27.3.13

Sócrates na RTP: metamorfose ou regresso?

José Sócrates, o comentador, regressa com uma entrevista ao ex-Primeiro-Ministro. Quem definiu este perfil deve ter ganho a liderança das audiências hoje, mas também contribuiu para a confusão sobre o estatuto do regressado.
Dizem que o comentador José Sócrates não vai ser remunerado. Acho mal. O comentário político é um trabalho. Tem utilidade social e valor económico. Como não há almoços grátis e José Sócrates não vai comunicar no âmbito de uma responsabilidade inerente a funções públicas ou de uma causa que defenda, mas prestar um serviço de análise, ele e a RTP deixam ficar implícito que vai ser pago em promoção da sua marca pessoal, a qual, em Portugal, tem essencialmente valor político.

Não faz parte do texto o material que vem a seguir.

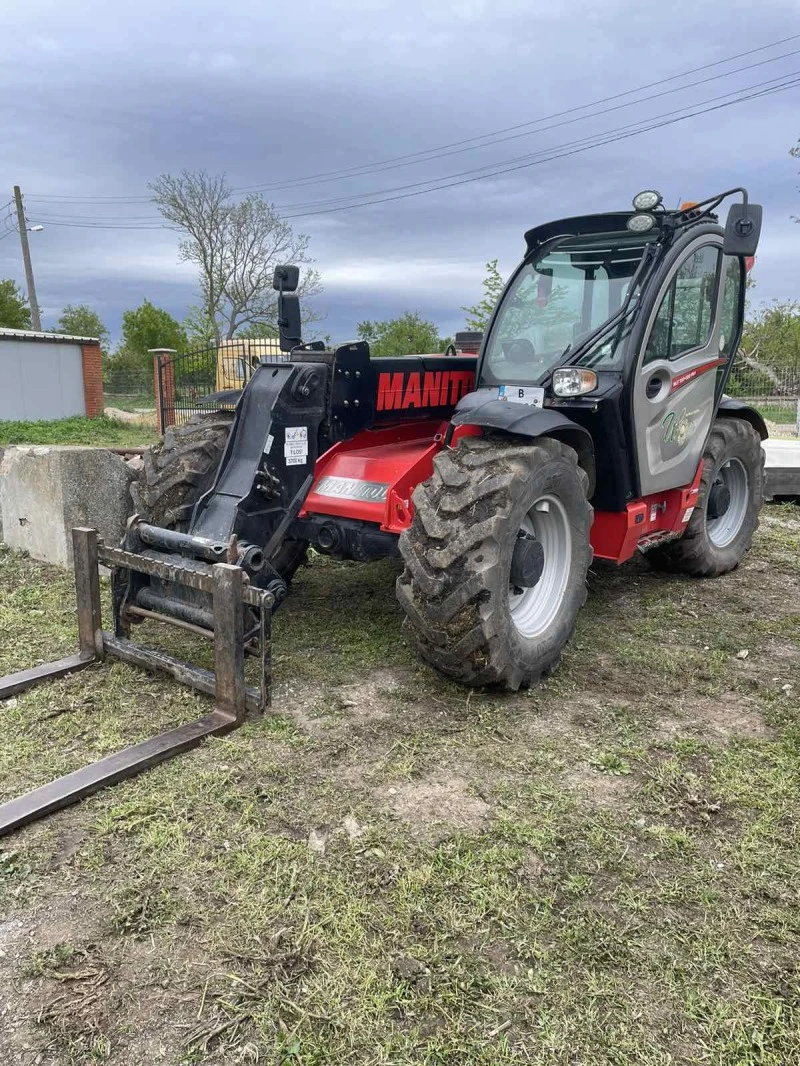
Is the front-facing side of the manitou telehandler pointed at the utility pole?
no

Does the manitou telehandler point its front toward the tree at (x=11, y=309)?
no

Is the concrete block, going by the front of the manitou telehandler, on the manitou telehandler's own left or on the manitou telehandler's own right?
on the manitou telehandler's own right

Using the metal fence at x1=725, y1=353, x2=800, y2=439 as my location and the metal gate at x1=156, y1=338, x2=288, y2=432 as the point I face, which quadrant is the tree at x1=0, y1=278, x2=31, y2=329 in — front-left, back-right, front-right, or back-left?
front-right

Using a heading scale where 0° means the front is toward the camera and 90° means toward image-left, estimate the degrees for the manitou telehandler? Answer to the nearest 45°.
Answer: approximately 45°

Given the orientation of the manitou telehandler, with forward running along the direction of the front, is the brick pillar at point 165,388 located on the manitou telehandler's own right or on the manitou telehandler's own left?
on the manitou telehandler's own right

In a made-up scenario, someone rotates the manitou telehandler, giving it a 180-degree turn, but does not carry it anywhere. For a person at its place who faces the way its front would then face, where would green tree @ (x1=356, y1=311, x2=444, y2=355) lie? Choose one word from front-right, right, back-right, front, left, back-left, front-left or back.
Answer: front-left

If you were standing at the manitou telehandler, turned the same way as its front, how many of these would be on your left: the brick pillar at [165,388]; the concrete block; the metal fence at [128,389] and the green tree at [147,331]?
0

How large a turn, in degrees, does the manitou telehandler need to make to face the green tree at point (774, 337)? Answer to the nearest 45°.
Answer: approximately 180°

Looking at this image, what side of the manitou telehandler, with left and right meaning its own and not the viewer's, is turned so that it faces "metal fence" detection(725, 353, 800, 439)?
back

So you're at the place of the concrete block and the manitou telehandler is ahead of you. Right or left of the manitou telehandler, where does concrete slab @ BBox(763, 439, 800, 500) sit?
left

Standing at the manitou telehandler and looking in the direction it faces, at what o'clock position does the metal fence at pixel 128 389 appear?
The metal fence is roughly at 4 o'clock from the manitou telehandler.

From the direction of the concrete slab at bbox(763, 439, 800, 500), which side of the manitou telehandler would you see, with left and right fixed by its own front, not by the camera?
back

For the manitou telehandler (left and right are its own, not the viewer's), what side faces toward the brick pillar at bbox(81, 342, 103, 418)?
right
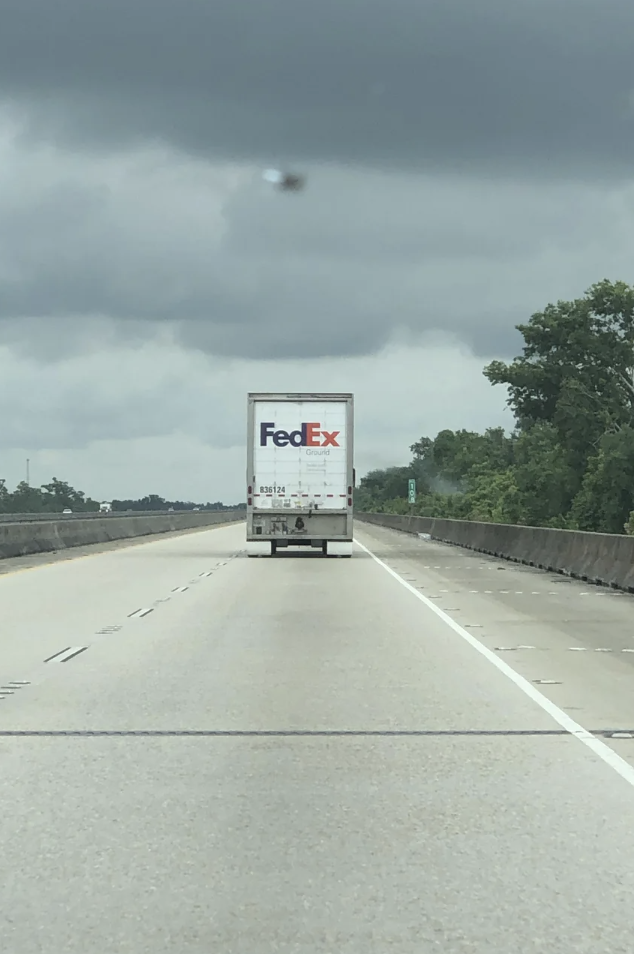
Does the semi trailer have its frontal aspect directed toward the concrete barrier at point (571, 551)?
no

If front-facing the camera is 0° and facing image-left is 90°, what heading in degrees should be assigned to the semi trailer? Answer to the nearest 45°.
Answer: approximately 180°
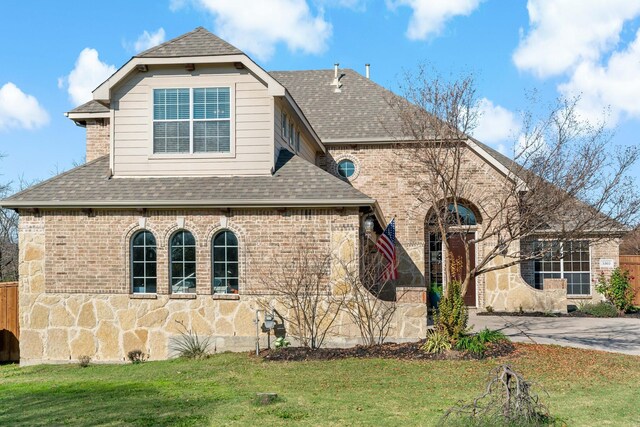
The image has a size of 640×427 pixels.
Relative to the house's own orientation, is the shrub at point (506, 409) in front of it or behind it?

Tenho curiosidade sobre o que o ex-Primeiro-Ministro tem a dizer sobre o actual estado do país e sobre o que o ex-Secretário-Geral do PS tem a dizer sobre a dinâmica do seu partido sob a liderança do seu sucessor. Mas, recordo uma resposta de António Costa na Quadratura do Círculo quando o pressionavam a falar sobre a sua então protocandidatura a Secretário-Geral do PS. Disse algo como 'não sou comentador para me comentar a mim mesmo'. 
Terá Sócrates a mesma sageza então demonstrada por Costa e deixarão as circunstâncias que a pratique? O setting montado pela RTP, o alarido das petições online e a enormidade do envolvimento do parlamento na questão por mão do CDS apontam em sentido contrário. Se Sócrates quiser surpreender, comentar-se-à a si mesmo hoje, mas não nos comentários posteriores, e vincá-lo-á logo a abrir a entrevista. Se não o fizer, independentemente do sucesso político e pessoal que venha a ter ser inferior ou superior ao que teve com os debates com Santana Lopes, presta um mau serviço à definição da fronteira conceptual entre política activa e comentário político. Uma fronteira tão necessária,  quanto está completamente esbatida no país dos ex-lideres que usam a televisão como estaleiro para os sonhos de regresso ao mar alto.
Se hoje houver regresso e não metamorfose, os que gostam dos combates políticos ganham um tema de conversa, mas a relação entre os media e a política, não perdendo grande coisa, não ganha nada.